Les dégâts que peuvent faire certaines réformes étaient illustrés par Philippe Destarkeet au nom du Snica-FO, secteur du permis de conduire et de la sécurité routière. Au fil des réformes, ils ont perdu 17 missions dont l’examen du code de la route. Or, remarque le militant, avant la réforme de 2014 qui a externalisé cet examen, le taux de réussite à l’examen était de 70%. Depuis… C’est le parcours du fraudeur. 30% de réussite à l’examen payant. 100% de réussite lorsqu’il y a des pratiques frauduleuses. La réduction du rôle des agents publics a entrainé de la fraude. Et elle se compte par dizaine de milliers de cas expliquait-il tandis que le Snica-FO dit stop à ce naufrage et demande la réinternalisation de la mission dans le giron public.

Outre-mer : des services publics sous-dotés

La majoration de 40% pour vie chère permet juste de manger expliquait de son côté Jacqueline Arnaud, secrétaire départementale FGF-FO en Guyane. La militante ajoutait : on veut le maintien de la majoration pour maladie de longue durée. On a obtenu, avec la FGF, la majoration en cas de maladie courte. Et de préciser encore l’action sociale en Guyane est pauvre. Pour 13 000 fonctionnaires, il y a 72 places de crèches !. A la Réunion, département le plus pauvre avec la Guyane, où un cyclone dévastateur s’est abattu, en février, sur l’île faisant 50 000 sinistrés, le constat des faibles moyens de la Fonction publique est patent, expliquait Janick Cidney pour la section FGF-FO. Il y a une baisse des effectifs et ils sont désormais totalement insuffisants. Il y a une augmentation des horaires, des arrêts maladie, des burn-out. Et le militant de confirmer la remise en cause de la prime de vie chère, celle de la majoration lors de longue maladie.
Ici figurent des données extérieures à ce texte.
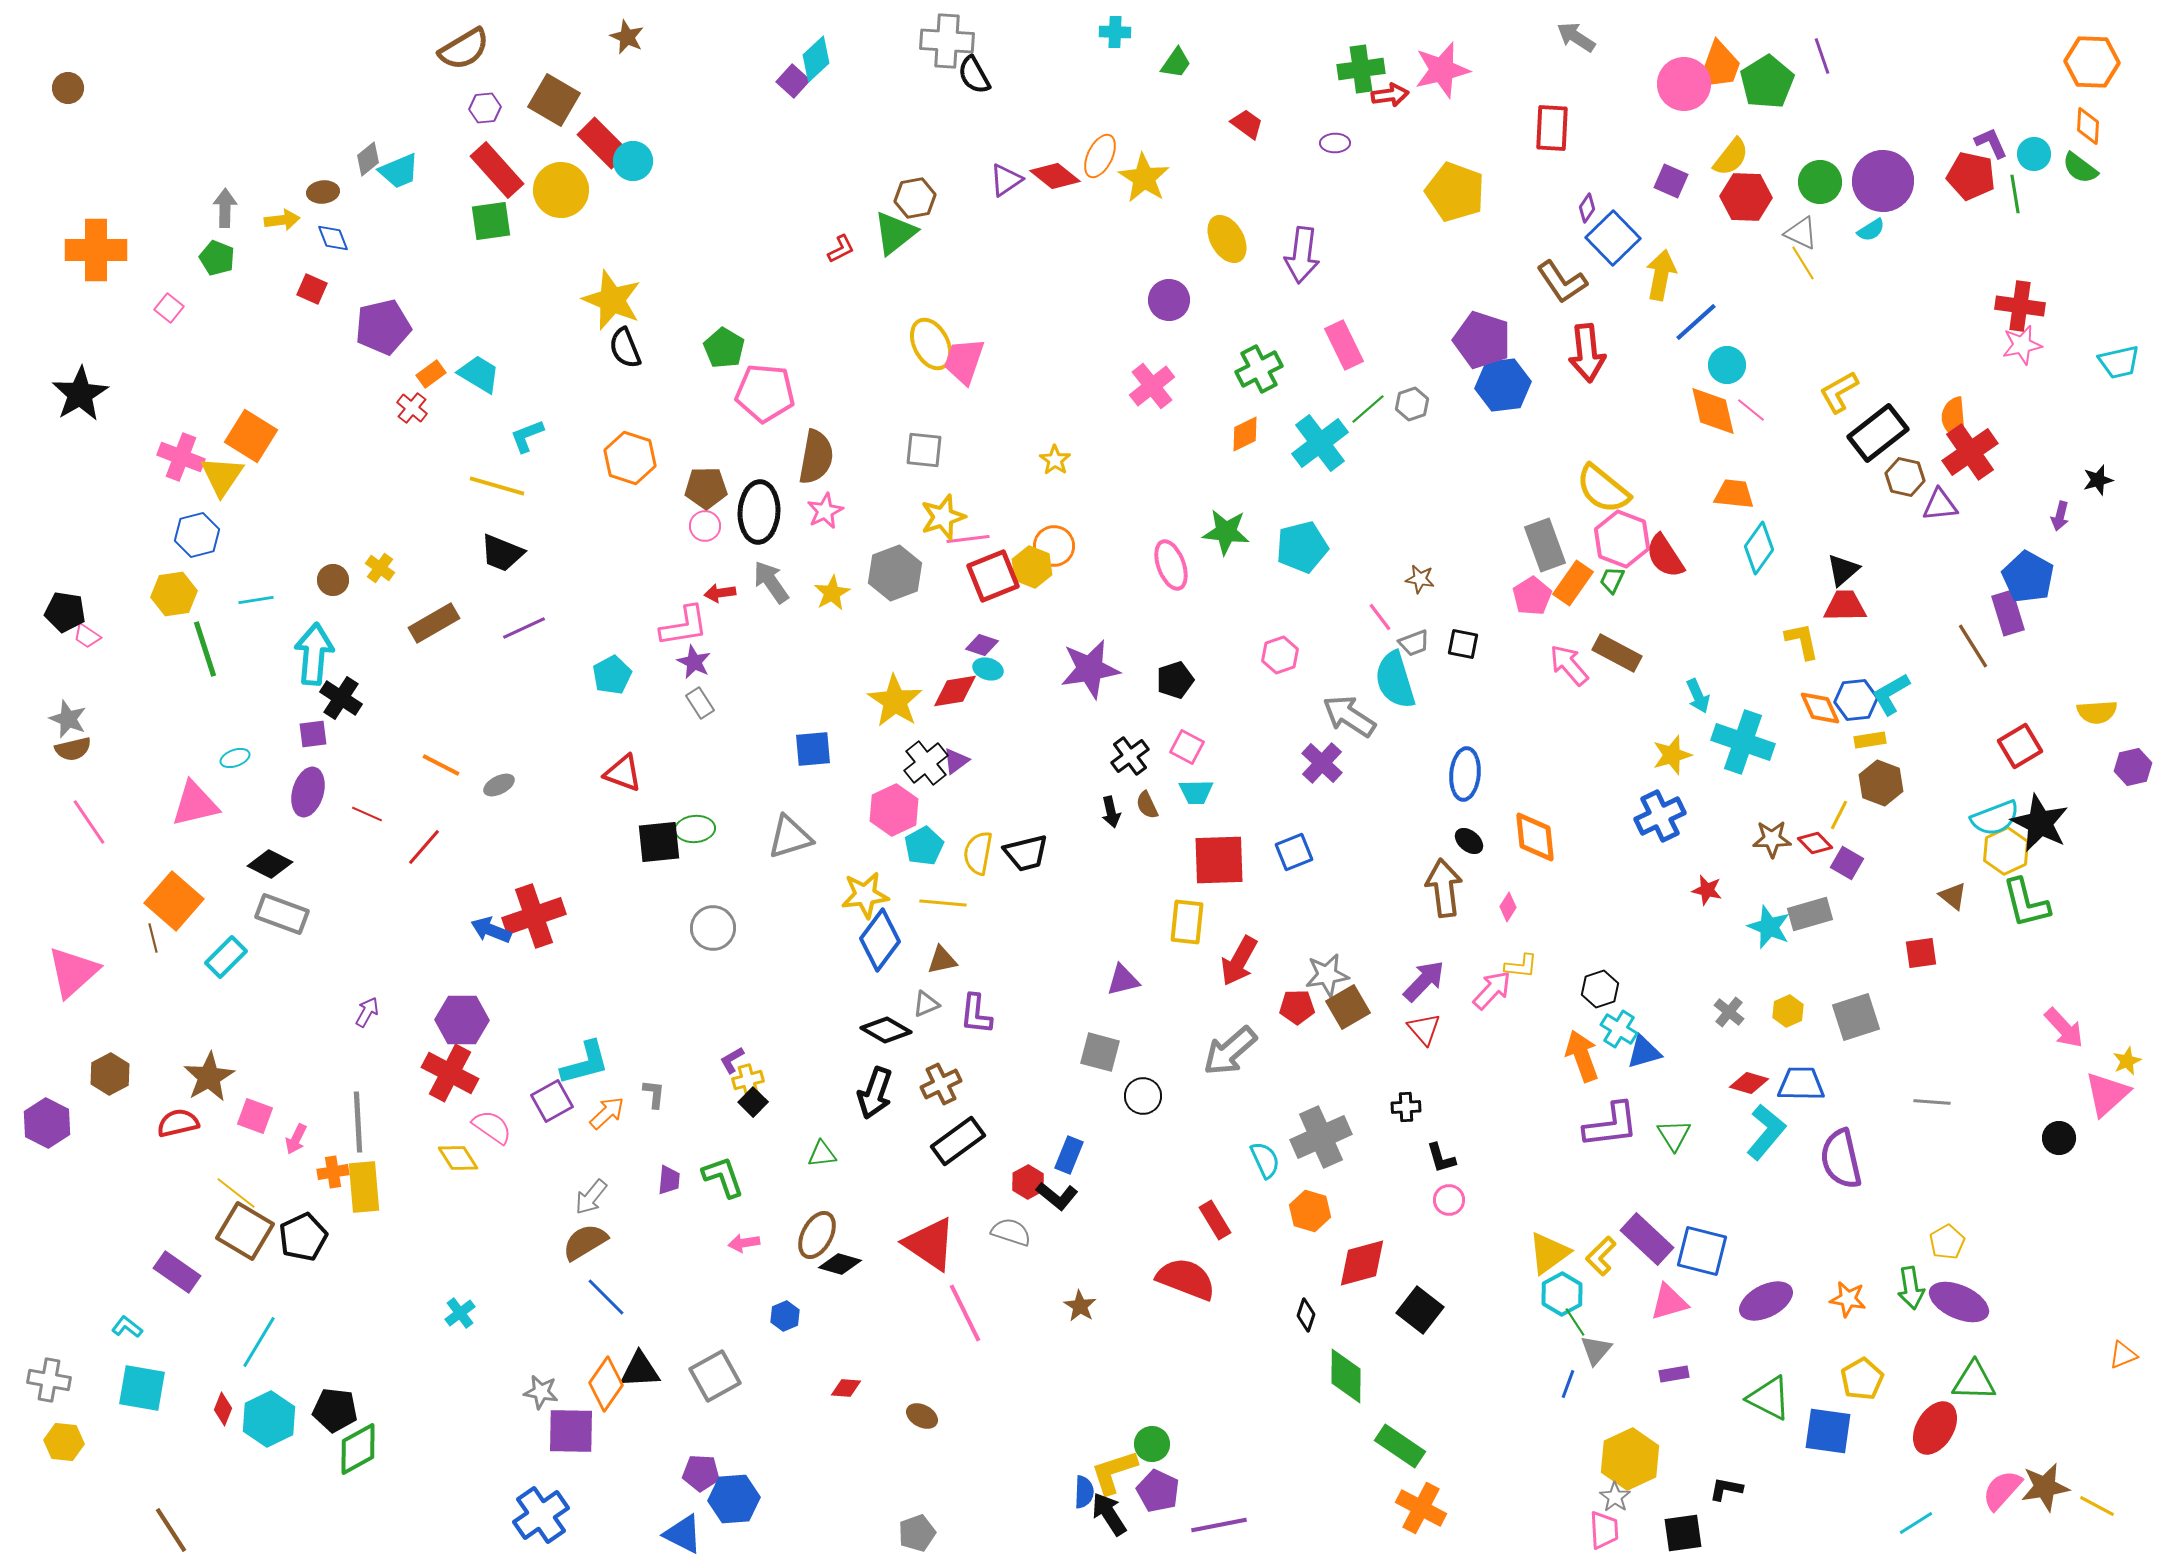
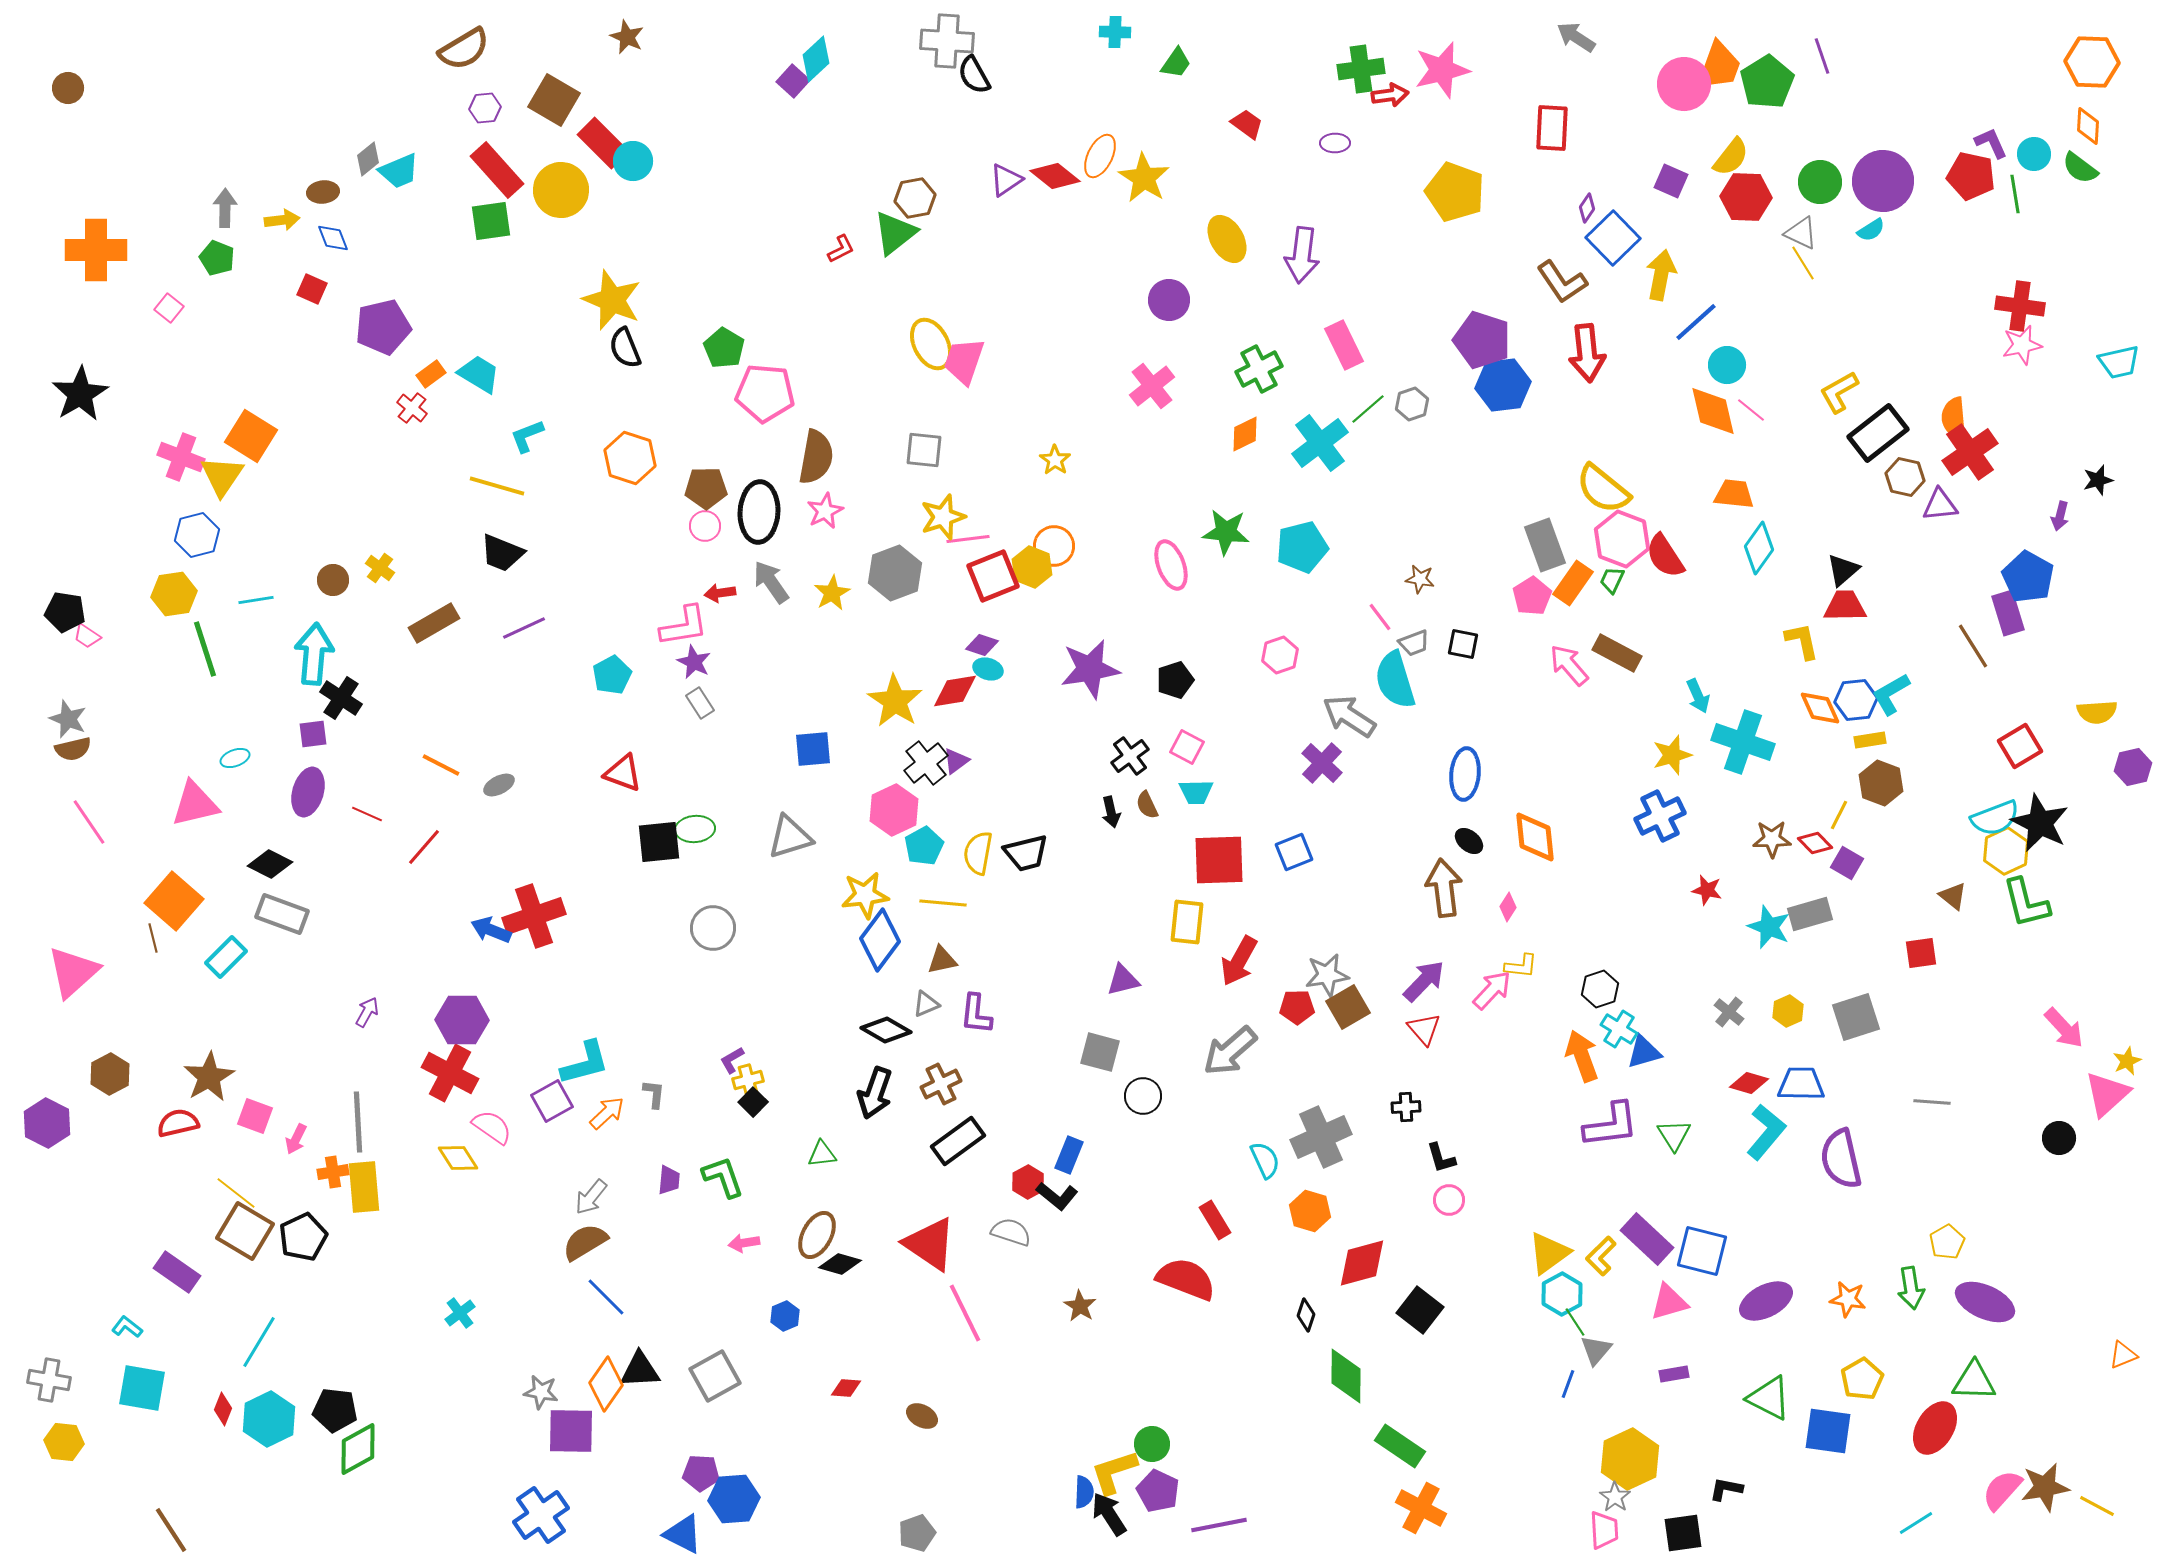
purple ellipse at (1959, 1302): moved 26 px right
Quant à la baisse de l’indemnisation des arrêts ordinaires, c’est la double peine !. Et c’est sans compter le phénomène de non- remplacement des départs à la pénitentiaire, aux douanes, le non-recrutement à la DGFIP, le mauvais management. De quoi détruire un peu plus les conditions de travail de ceux qui restent. Il en est ainsi aussi à Mayotte, ravagée aussi par un cyclone, en décembre 2024. L’unique hosto est débordé, les services publics sont sous-dotés. Il est inacceptable que le gouvernement continue d’ignorer cette situation. Il faut reconstruire un avenir sur la base des droits fondamentaux appuyait Nouredine Dahalani décrivant avec gravité une île meurtrie, des familles désemparées et une crise sociale.